By Sujeet Kumar, IANS
Raipur : Do Maoist guerrillas have access to helicopters? The question is being seriously debated in police circles here after unconfirmed intelligence reports that top Maoist leaders have been using helicopters to travel from their strongholds in Orissa and Jharkhand to Chhattisgarh.
“We have information that Maoist top gun Ganapathi used a chopper in April 2005 to attend a meeting at short notice in Chhattisgarh’s Abujhmad forest, an area protected by landmines all around,” said a senior police officer based at the police headquarters here.
“The area has several war training centres and explosive units. If the sources are to be believed, the chopper took off from a remote location in Orissa’s Malkangiri district,” the officer, who spoke on condition of anonymity, told IANS.
Thereafter, on at least two more occasions, Ganapathi travelled by a chopper from the Abujhmad Maoist base to the forested rebel hideouts in Jharkhand’s Garhwa district.
“It is certain that Maoists have managed choppers somehow to ferry their top leaders for crunch meetings. They can also use the choppers to move out from their bases quickly if police attack them,” the officer further said.
Information on availability of choppers to the ultra-left radicals need to be checked and verified further, he said.
The Abujhmad forest is spread out over a 4,000 sq km stretch in Bastar in Chhattisgarh’s southern region. Police claim rebels have set up several explosives and war-training units in the jungles of Bastar to run a terror network that touches 13 Indian states.

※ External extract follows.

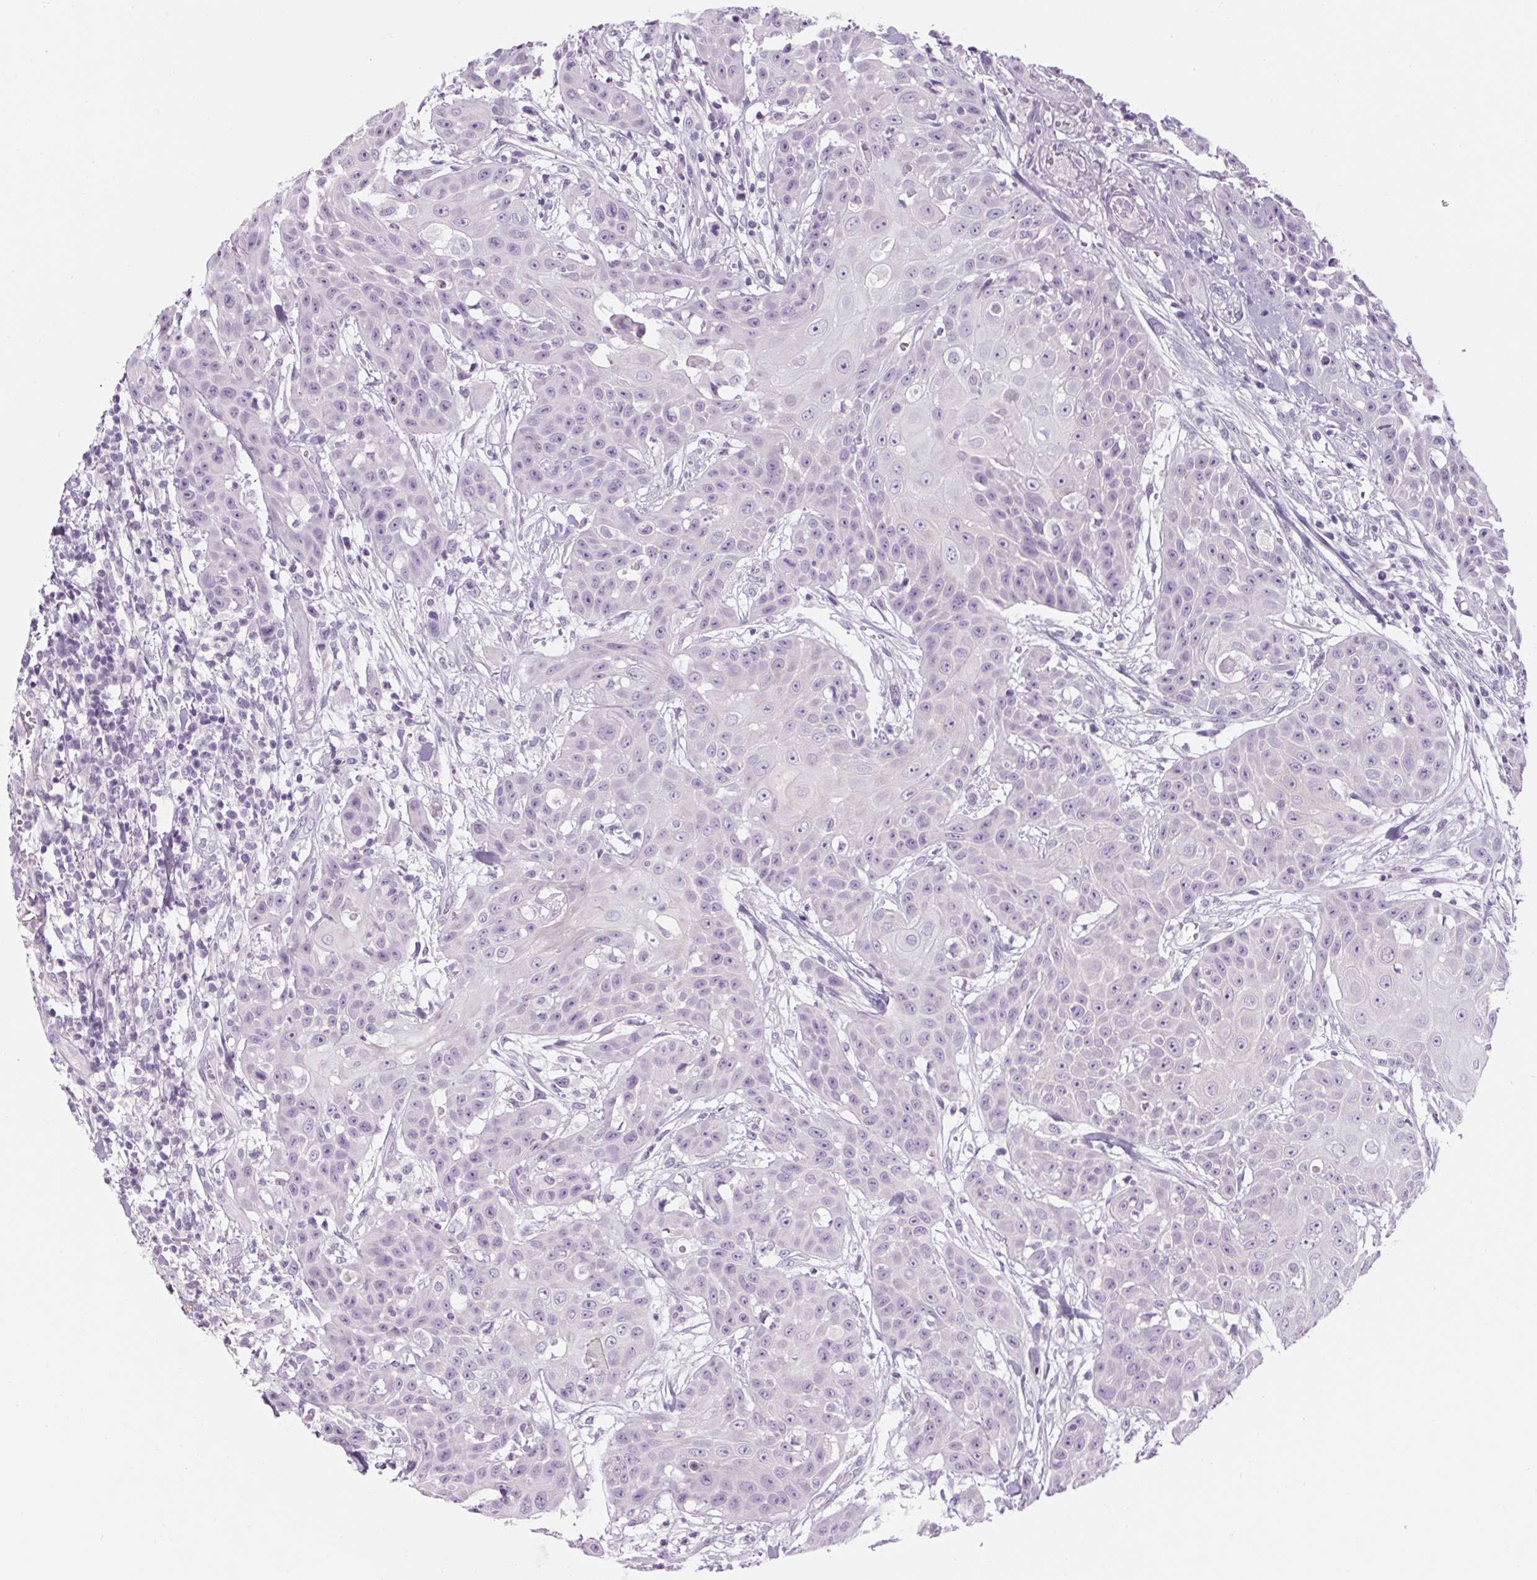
{"staining": {"intensity": "negative", "quantity": "none", "location": "none"}, "tissue": "head and neck cancer", "cell_type": "Tumor cells", "image_type": "cancer", "snomed": [{"axis": "morphology", "description": "Squamous cell carcinoma, NOS"}, {"axis": "topography", "description": "Oral tissue"}, {"axis": "topography", "description": "Head-Neck"}], "caption": "Photomicrograph shows no protein positivity in tumor cells of squamous cell carcinoma (head and neck) tissue.", "gene": "RPTN", "patient": {"sex": "female", "age": 55}}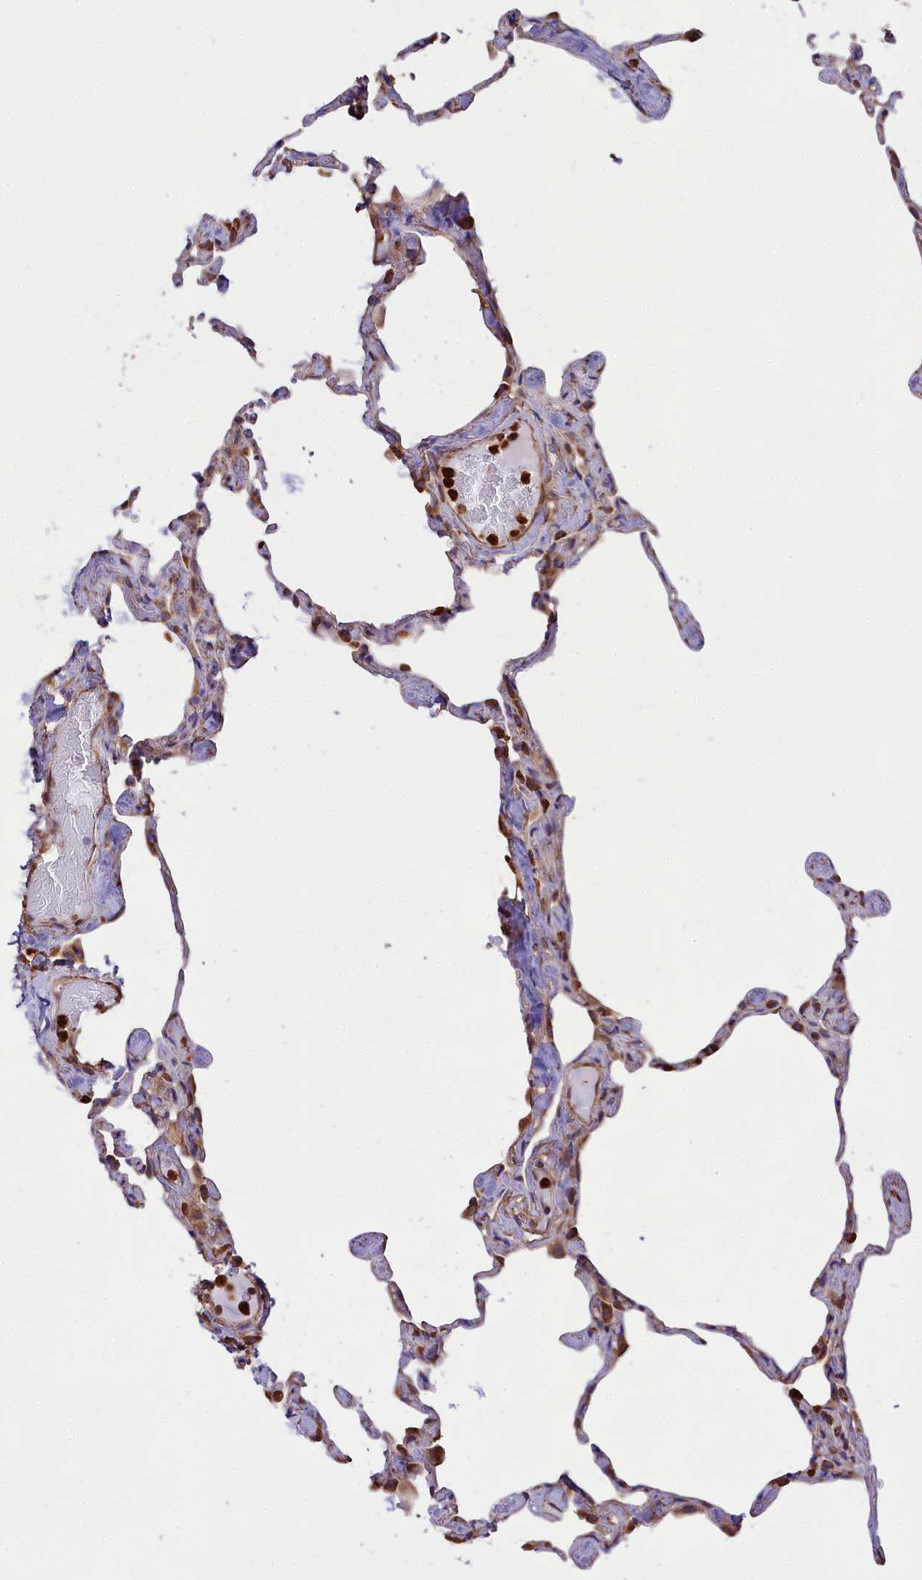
{"staining": {"intensity": "moderate", "quantity": "25%-75%", "location": "cytoplasmic/membranous"}, "tissue": "lung", "cell_type": "Alveolar cells", "image_type": "normal", "snomed": [{"axis": "morphology", "description": "Normal tissue, NOS"}, {"axis": "topography", "description": "Lung"}], "caption": "Protein staining of unremarkable lung shows moderate cytoplasmic/membranous staining in approximately 25%-75% of alveolar cells.", "gene": "GYS1", "patient": {"sex": "male", "age": 65}}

Counter terrorism expert B.K. Ponwar, director of the Counter Terrorism and Jungle Warfare College (CTJWC) in Bastar’s Kanker district, said: “It is easy to use a chopper. Maoists may be using it to get away from one location to another but the question is about its availability. How can they manage a chopper?”
“Since a chopper needs a very small open area to land, it’s possible for the rebels to use it,” Ponwar told IANS.
However, Vishwaranjan, who took charge as director general of police of Chhattisgarh in July this year, discounted the possibility of Maoists using a chopper for their movement.
“So far, they (Maoists) don’t have such technical capabilities. Moreover, they can’t take such security risks, as their movements would be exposed. Choppers can be brought down because it would be easier to know in which direction they are moving,” Vishwaranjan told IANS.